=== TAREAS ===
1/ ¿Concuerdan con la reseña sobre Alice Munro estas afirmaciones? Responde sí o no a cada una y cita textualmente las palabras de la reseña que lo deciden. (a) Munro recibió el Premio Nobel de Literatura en 2013. (b) Char se casa con su profesor de matemáticas, Arthur. (c) Blaikie trabajaba en el hotel del padre de las hermanas.
2/ Transcribe fielmente el fragmento de la reseña sobre Alice Munro que va desde "Alice Munro y" hasta "Happy Shades (1968).".
3/ ¿Qué colecciones de relatos de Munro nombra la reseña sobre Alice Munro? Enuméralas todas, cada una con el año que figura junto a ella.
━━━ TEXTO ━━━
Alice Munro y la realidad que no sabemos ver
Lo interesante de ‘Algo que quería contarte’ es comprobar que las apariencias son solo el envoltorio de una complejísima realidad que no podemos o sabemos ver
19 abril, 2021 09:13En 2013 el Premio Nobel de Literatura reconoció el valor artístico de un género literario en ocasiones soslayado, cuando no considerado menor respecto a novela, drama o poesía: el relato. Quien recibió aquel año el preciado galardón fue la autora canadiense Alice Munro (Ontario, 1931), y en palabras de los académicos suecos le era concedido por ser “la maestra del cuento contemporáneo”. Ciertamente, el nombre de Munro ha estado intimísimamente ligado a este género, que comenzó a cultivar en sus primeros cuentos de Dance of the Happy Shades (1968).
John Updike comparó su obra con la de Chéjov y desde entonces ha sido repetidamente catalogada como “la Chéjov canadiense”. Le llevó más de una década publicar aquella primera colección de relatos; después vendrían otras como Las vidas de las mujeres (1971), Las lunas de Júpiter (1982), El amor de una mujer generosa (1998), Demasiada felicidad (2009) por citar algunos de sus títulos más significativos en cada década traducidos a nuestro idioma.
Algo que quería contarte (1974), inédito hasta ahora en España, pertenece a lo que se ha denominado primera época de la autora, segmentación que siempre me resultó difícil asumir. Pocos autores como Munro resultan tan homogéneamente consistentes en sus propuestas narrativas de claros tintes autobiográficos —incluso asumiendo la diferenciación establecida por ella misma entre “material personal” y “material autobiográfico”—, referencias espaciales regionales en torno a su Ontario natal, temas o motivos argumentales con sentimientos y vivencias femeninas como elemento recurrente y referencial al mismo tiempo, o intereses literarios en su más amplio sentido donde el núcleo familiar es una suerte de “campo de batalla” que condiciona el devenir de los personajes. Los trece relatos de esta colección evocan poderosamente —salvando las distancias entre Canadá y el sur profundo— los de Katherine Ann Porter, Eudora Welty o Flannery O’Connor.
En las historias de Munro lo visible y lo escondido, lo cotidiano y lo sorprendente, van siempre de la mano
“Algo que quería contarte” es el primero de ellos y el que da título al volumen. Las protagonistas son las hermanas Char y Et, que en el ocaso de sus vidas recuerdan aquel lejano verano de su adolescencia cuando conocieron al apuesto Blaikie, empleado en el hotel de su padre. Sin previo aviso, Blaikie se casa y Char, con quien mantenía una relación sentimental, piensa en el suicidio; logrará recuperarse casándose con su profesor de historia, Arthur. Han transcurrido 30 años cuando Blaikie, viudo, reaparece en el pueblo e incluso se relaciona con el matrimonio. Como ocurriera años antes, desaparece de forma inesperada, según Et para volver a casarse. Char muere –¿acaso se ha suicidado?– y Et cuidara de su cuñado Arthur y, tal como reza la última frase, “Si hubiesen estado casados, la gente habría dicho que eran muy felices” (p. 35).
━━━ REGISTROS DE DATOS ━━━
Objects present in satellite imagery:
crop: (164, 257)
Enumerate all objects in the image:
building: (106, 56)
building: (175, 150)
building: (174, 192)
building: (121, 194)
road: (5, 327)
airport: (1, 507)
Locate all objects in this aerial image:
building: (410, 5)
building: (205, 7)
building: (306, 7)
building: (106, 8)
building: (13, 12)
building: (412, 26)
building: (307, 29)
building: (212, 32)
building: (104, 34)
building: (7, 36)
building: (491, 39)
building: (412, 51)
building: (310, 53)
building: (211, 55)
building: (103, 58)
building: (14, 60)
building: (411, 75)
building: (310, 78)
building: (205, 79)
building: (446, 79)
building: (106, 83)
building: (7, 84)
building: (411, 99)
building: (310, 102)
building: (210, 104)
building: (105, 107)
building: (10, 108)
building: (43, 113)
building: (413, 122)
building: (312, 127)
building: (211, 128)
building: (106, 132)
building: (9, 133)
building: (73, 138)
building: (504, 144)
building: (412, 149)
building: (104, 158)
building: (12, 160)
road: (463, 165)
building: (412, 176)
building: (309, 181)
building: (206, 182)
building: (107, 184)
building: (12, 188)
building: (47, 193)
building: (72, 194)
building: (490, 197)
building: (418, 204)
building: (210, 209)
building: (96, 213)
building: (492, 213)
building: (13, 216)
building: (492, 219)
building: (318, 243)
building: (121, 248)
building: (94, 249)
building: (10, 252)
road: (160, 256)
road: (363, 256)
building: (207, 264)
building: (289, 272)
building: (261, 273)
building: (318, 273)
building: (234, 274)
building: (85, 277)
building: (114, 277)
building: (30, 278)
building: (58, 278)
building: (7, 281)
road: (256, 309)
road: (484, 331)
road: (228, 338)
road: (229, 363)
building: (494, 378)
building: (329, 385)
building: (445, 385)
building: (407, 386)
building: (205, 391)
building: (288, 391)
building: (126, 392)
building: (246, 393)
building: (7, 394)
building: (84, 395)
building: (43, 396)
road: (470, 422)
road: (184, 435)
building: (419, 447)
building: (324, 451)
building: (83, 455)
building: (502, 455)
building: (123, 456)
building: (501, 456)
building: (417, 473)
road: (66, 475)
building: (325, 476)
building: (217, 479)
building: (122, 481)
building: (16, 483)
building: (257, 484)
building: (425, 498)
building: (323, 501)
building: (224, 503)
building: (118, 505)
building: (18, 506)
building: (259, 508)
━━━
=== RESPUESTAS ===
1/
(a) Sí: "Quien recibió aquel año el preciado galardón fue la autora canadiense Alice Munro".
(b) No: "casándose con su profesor de historia, Arthur".
(c) Sí: "empleado en el hotel de su padre".

2/
Alice Munro y la realidad que no sabemos ver
Lo interesante de ‘Algo que quería contarte’ es comprobar que las apariencias son solo el envoltorio de una complejísima realidad que no podemos o sabemos ver
19 abril, 2021 09:13En 2013 el Premio Nobel de Literatura reconoció el valor artístico de un género literario en ocasiones soslayado, cuando no considerado menor respecto a novela, drama o poesía: el relato. Quien recibió aquel año el preciado galardón fue la autora canadiense Alice Munro (Ontario, 1931), y en palabras de los académicos suecos le era concedido por ser “la maestra del cuento contemporáneo”. Ciertamente, el nombre de Munro ha estado intimísimamente ligado a este género, que comenzó a cultivar en sus primeros cuentos de Dance of the Happy Shades (1968).

3/
- Dance of the Happy Shades (1968)
- Las vidas de las mujeres (1971)
- Las lunas de Júpiter (1982)
- El amor de una mujer generosa (1998)
- Demasiada felicidad (2009)
- Algo que quería contarte (1974)